Looking Backward: 2000-1887, Edward Bellamy | Introduction
Looking Backward: 2000-1887 Edward Bellamy
The following entry provides critical commentary on Bellamy's novel Looking Backward: 2000-1887 (1888). For information on Bellamy's entire career, see NCLC, Vols. 4 and 86.
INTRODUCTION
A response to the industrialization and social inequality that characterized late nineteenth-century American culture, Edward Bellamy's Looking Backward: 2000-1887 (1888) established him as the prophet of a new order advocating an American brand of socialism. His views, which promoted state capitalism as a way to achieve state socialism, were based on those of the National party and were eventually absorbed into the Populist movement. Bellamy is remembered as an early proponent for equality and social justice and as a pioneer in the development of the American utopian novel.
Biographical Information
Bellamy was the third son of a New England Baptist minister, Rufus King Bellamy, and a Calvinist mother, Maria Putnam Bellamy. Although in his later life he did not claim any religious faith, his early training impressed upon him a strong sense of Christian morality and humanism that is manifest throughout his work. His father's easy generosity and concern for his parish countered by his mother's staunch belief in the Protestant work ethic influenced Bellamy's conception of utopia as both materialistically oriented toward human happiness and strictly regulated by ethical and practical norms.
☆ ☆ ☆ ☆
Parts of the exercise
• A. According to the Looking Backward entry, what was the name and occupation of Bellamy's father?
• B. Please copy the Looking Backward entry word for word from "Biographical Information" to "and practical norms.".
• C. Carry on writing the Looking Backward entry from the point where it stops.

Listed entries
☆ ☆ ☆ ☆
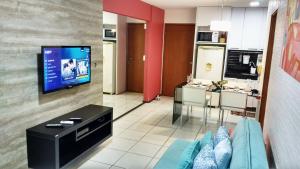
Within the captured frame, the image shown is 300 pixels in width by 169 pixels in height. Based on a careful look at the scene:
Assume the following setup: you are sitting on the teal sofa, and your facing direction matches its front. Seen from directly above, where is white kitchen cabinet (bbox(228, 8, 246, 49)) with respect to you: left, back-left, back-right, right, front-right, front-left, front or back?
right

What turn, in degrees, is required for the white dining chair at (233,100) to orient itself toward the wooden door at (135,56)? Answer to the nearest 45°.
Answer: approximately 45° to its left

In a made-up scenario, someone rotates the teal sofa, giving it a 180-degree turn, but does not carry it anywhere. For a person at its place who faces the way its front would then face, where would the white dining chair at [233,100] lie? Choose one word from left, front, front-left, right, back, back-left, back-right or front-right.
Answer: left

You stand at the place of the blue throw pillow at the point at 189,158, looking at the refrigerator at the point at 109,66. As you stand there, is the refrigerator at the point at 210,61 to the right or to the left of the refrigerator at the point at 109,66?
right

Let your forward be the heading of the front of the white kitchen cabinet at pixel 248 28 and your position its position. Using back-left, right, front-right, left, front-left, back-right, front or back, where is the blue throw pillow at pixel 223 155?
front

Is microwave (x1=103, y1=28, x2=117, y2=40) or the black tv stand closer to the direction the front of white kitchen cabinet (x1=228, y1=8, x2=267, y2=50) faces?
the black tv stand

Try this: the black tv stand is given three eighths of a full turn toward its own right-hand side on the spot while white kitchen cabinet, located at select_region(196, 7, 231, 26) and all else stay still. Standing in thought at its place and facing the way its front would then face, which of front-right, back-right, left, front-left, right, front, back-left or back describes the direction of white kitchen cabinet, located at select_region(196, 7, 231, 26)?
back-right

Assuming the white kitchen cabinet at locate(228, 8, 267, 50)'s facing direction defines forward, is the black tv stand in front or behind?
in front

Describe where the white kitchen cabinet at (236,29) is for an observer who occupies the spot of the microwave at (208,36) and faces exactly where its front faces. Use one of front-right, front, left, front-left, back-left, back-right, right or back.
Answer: left

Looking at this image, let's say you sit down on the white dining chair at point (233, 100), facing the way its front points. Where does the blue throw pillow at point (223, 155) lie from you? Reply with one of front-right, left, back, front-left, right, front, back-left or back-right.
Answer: back

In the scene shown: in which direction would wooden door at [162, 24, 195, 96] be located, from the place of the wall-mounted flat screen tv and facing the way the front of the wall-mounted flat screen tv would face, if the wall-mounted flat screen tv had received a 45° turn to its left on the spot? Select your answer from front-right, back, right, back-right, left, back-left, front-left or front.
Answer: front-left

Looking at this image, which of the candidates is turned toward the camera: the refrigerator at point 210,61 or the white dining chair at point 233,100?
the refrigerator

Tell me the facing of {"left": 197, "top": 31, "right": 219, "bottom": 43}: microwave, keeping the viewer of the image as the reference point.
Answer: facing the viewer

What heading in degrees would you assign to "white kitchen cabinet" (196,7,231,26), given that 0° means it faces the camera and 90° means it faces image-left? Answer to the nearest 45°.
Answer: approximately 0°

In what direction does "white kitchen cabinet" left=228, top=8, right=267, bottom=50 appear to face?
toward the camera

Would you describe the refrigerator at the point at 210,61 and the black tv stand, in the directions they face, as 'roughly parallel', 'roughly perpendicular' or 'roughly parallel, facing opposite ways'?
roughly perpendicular

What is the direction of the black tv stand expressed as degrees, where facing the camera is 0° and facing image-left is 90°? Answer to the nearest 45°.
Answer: approximately 315°

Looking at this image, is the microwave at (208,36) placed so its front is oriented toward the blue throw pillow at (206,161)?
yes

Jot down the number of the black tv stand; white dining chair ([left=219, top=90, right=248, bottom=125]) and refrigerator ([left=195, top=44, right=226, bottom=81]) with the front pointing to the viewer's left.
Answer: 0
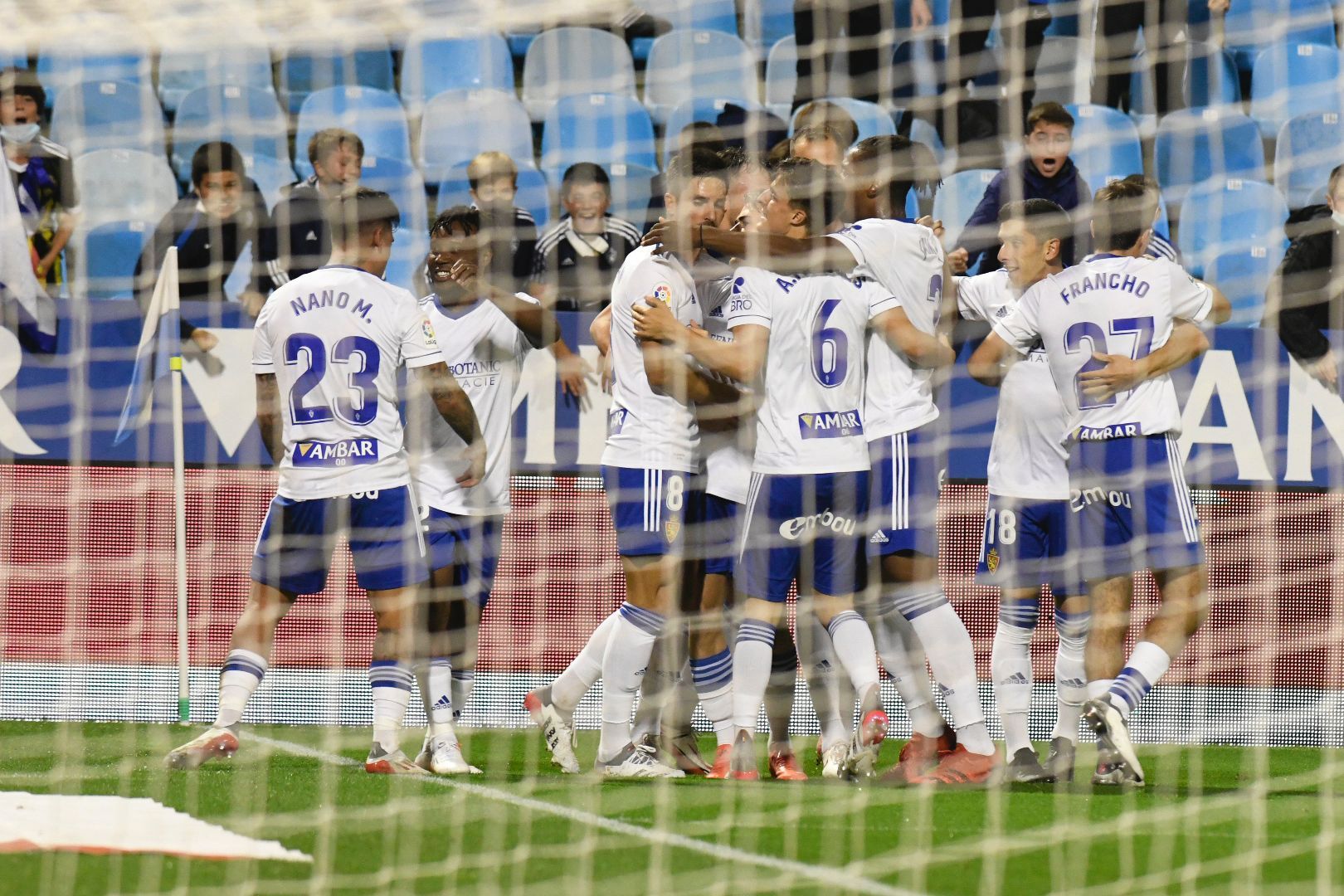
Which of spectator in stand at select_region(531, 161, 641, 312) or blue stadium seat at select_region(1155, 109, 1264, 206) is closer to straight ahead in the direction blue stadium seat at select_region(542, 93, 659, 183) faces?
the spectator in stand

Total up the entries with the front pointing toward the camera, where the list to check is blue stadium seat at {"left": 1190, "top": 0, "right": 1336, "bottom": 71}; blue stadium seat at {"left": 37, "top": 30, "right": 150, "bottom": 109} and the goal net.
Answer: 2

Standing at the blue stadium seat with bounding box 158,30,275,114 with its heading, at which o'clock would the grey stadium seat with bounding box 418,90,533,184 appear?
the grey stadium seat with bounding box 418,90,533,184 is roughly at 10 o'clock from the blue stadium seat with bounding box 158,30,275,114.

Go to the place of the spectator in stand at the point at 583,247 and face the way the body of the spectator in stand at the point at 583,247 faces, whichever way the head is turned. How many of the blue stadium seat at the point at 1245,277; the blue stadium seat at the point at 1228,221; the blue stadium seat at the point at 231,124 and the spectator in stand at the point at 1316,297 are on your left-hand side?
3

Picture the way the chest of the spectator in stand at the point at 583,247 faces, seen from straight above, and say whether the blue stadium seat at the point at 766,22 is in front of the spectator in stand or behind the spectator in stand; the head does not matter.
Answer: behind

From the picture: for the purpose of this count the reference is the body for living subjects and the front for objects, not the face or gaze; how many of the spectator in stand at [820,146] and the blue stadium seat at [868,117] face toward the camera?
2

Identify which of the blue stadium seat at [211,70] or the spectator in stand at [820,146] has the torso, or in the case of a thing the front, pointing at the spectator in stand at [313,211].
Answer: the blue stadium seat

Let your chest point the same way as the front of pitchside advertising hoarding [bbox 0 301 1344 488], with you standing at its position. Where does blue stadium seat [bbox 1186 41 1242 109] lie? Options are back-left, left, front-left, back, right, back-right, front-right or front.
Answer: back-left

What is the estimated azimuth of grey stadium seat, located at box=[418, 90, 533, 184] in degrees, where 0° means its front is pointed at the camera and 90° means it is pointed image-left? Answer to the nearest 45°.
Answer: approximately 0°

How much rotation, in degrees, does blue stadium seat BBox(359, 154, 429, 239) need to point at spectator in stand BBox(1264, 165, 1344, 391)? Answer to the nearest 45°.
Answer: approximately 45° to its left

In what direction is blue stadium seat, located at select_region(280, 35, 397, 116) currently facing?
toward the camera

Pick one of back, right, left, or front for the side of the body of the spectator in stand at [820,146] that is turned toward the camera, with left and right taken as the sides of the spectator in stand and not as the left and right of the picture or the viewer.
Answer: front

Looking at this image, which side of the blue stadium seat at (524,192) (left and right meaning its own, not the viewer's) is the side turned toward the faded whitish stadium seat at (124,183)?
right

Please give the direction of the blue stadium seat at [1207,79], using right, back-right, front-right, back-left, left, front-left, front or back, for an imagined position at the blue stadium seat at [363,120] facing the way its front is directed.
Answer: left
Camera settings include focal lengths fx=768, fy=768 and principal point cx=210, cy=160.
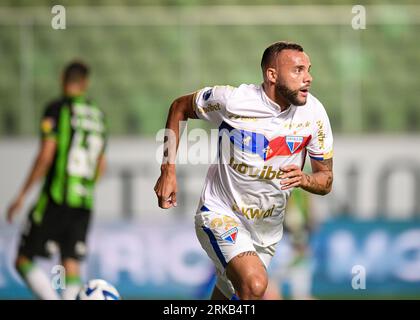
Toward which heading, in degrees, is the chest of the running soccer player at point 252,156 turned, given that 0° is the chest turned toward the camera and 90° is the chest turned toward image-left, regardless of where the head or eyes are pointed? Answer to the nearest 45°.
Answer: approximately 315°

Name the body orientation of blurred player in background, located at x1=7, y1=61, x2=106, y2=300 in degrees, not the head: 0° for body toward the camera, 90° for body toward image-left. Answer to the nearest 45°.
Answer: approximately 135°

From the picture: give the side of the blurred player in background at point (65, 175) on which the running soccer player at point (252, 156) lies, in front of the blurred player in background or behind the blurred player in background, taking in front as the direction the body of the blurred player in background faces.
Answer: behind

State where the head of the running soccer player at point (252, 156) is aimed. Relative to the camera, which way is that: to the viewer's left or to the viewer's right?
to the viewer's right

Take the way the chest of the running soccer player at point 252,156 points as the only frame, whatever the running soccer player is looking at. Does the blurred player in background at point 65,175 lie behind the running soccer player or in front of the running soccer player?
behind

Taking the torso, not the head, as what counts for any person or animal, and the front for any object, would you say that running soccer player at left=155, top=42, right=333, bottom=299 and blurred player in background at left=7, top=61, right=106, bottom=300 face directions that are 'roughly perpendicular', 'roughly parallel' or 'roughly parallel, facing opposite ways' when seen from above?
roughly parallel, facing opposite ways
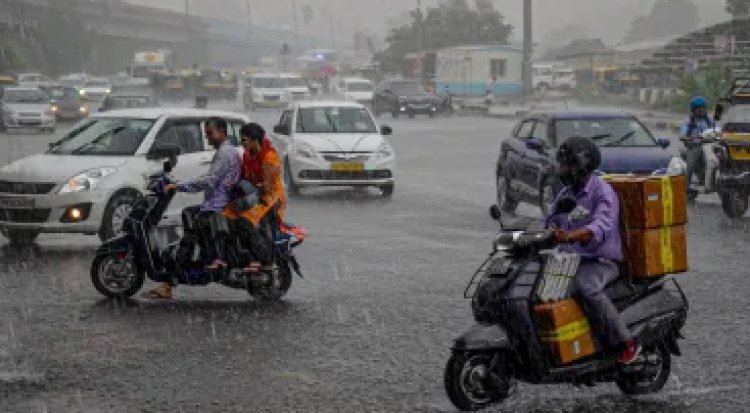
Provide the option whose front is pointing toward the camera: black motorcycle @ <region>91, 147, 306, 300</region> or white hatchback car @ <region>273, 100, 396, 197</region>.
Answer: the white hatchback car

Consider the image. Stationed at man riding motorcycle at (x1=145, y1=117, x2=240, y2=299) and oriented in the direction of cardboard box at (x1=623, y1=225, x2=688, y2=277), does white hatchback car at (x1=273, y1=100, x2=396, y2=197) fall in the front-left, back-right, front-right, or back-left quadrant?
back-left

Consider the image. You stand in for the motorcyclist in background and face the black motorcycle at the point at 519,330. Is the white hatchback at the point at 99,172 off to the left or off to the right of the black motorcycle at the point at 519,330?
right

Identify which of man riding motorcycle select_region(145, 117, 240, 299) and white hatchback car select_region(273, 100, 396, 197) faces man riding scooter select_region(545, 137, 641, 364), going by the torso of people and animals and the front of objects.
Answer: the white hatchback car

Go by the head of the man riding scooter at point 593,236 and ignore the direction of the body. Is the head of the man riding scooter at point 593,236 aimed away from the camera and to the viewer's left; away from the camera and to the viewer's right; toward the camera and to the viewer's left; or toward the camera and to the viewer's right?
toward the camera and to the viewer's left

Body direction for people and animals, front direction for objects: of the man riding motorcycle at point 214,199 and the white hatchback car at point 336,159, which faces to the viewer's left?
the man riding motorcycle

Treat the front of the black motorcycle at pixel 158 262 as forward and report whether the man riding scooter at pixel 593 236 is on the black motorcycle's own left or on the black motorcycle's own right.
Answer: on the black motorcycle's own left

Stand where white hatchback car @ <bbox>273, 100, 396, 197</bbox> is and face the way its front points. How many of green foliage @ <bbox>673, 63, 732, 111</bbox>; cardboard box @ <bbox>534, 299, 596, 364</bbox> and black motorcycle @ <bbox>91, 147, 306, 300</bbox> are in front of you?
2

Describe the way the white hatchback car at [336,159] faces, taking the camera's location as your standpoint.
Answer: facing the viewer

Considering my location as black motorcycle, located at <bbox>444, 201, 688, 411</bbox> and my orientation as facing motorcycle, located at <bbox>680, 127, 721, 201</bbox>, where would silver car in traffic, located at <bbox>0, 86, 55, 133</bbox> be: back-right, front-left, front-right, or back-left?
front-left

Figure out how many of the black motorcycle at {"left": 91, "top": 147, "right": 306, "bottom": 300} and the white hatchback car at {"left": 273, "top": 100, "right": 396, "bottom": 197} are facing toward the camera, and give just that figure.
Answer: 1

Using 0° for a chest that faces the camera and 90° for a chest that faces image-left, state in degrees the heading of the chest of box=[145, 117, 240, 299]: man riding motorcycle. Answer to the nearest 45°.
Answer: approximately 90°

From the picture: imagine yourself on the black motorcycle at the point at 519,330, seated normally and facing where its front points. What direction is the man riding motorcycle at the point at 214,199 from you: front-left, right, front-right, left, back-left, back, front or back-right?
right

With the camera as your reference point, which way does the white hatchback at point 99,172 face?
facing the viewer and to the left of the viewer
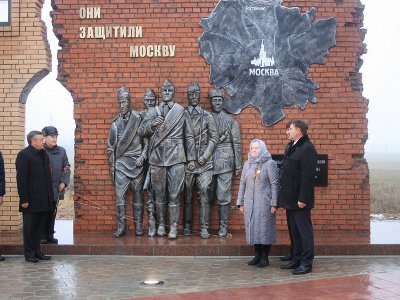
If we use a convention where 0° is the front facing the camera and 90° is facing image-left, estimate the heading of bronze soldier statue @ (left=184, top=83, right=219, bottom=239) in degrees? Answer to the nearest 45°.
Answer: approximately 0°

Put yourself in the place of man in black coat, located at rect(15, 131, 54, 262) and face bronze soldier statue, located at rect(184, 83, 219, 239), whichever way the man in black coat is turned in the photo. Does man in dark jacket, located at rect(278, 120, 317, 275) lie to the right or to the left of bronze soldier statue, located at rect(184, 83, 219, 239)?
right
☆ ☆ ☆ ☆
Answers for this exercise
• A. Rufus King Bellamy, a New England Baptist minister.

• B.
Biographical Information
Bellamy was the third son of a New England Baptist minister, Rufus King Bellamy, and a Calvinist mother, Maria Putnam Bellamy. Although in his later life he did not claim any religious faith, his early training impressed upon him a strong sense of Christian morality and humanism that is manifest throughout his work. His father's easy generosity and concern for his parish countered by his mother's staunch belief in the Protestant work ethic influenced Bellamy's conception of utopia as both materialistically oriented toward human happiness and strictly regulated by ethical and practical norms.

• C.
Bellamy spent his childhood and most of his adult life in Chicopee Falls, Massachusetts. In this mill town, he observed the cruelties of child labor and the inhumanity of the wealthy mill-owners. Outraged by what he saw, Bellamy began writing essays on social reform at the age of ten. After an unsuccessful attempt to enter West Point, Bellamy entered Union College for a year, after which he joined his brother in Europe. The harsh urban poverty he saw during his travels in Europe further incited his commitment to social reform. Although Bellamy's family hoped that he would follow his father and grandfather and become a minister, he chose to study law. He was admitted to the Massachusetts bar in 1871 and although he was offered a position in a prestigious law firm, he opened his own law practice. He closed his practice after one case involving the eviction of a widow for non-payment of rent. He worked briefly as an editor with the New York Evening Post and then with the Springfield Union and the Springfield Daily News. Bellamy left his editorial work in 1879 to spend his time writing essays, short stories, and novels. In 1882, he married Emma Sanderson, with whom he had two children. After the success of Looking Backward Bellamy spent the last ten years of his life traveling on lecture tours and working to establish the New Nation as a vehicle for the dissemination of his Nationalist ideas. As Bellamy's movement became associated with various related reform movements of the last decade of the nineteenth century, it was fractured by internal conflicts and eventually faded from the political scene by 1895. Equality was published in 1897 as a sequel to Looking Backward, although it focused more on economic reform and less on plot and literary conventions. Bellamy died in Chicopee Falls in 1898 after successive bouts with tuberculosis and with pulmonary and digestive disorders.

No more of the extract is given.